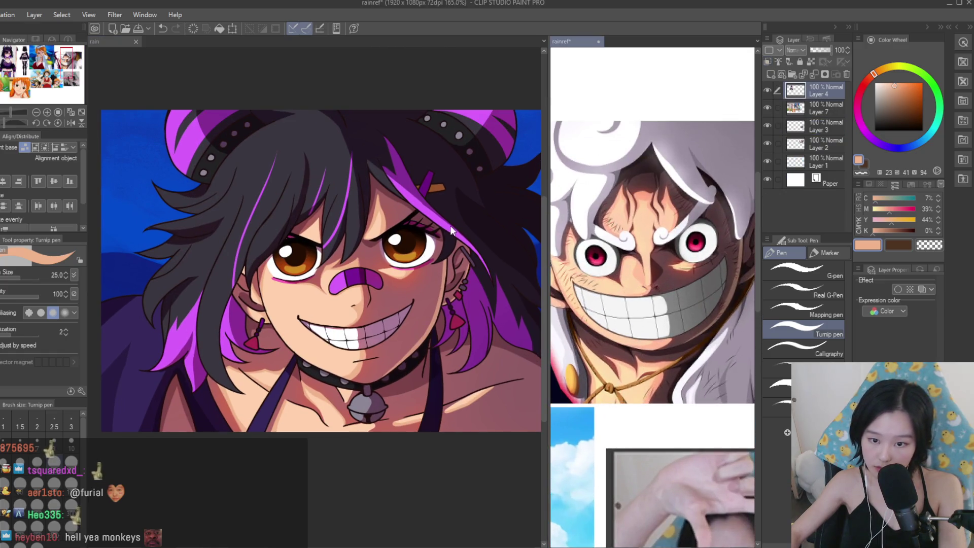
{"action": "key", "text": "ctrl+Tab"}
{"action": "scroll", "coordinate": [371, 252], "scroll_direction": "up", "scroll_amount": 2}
--
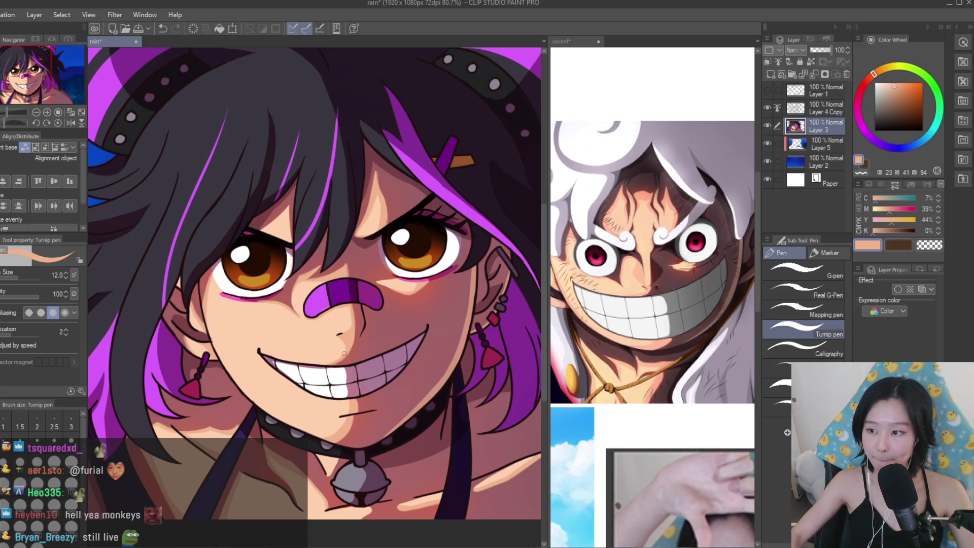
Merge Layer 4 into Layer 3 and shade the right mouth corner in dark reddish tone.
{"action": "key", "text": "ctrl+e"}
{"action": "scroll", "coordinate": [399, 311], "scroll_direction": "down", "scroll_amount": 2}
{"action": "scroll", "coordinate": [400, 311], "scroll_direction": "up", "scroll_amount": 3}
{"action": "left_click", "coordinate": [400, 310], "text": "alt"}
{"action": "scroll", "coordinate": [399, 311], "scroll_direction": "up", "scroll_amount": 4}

ABOUT THIS TASK - If a line of the listing contains the word "ctrl", count it; then give the total and nothing else.

EXPECTED ANSWER - 2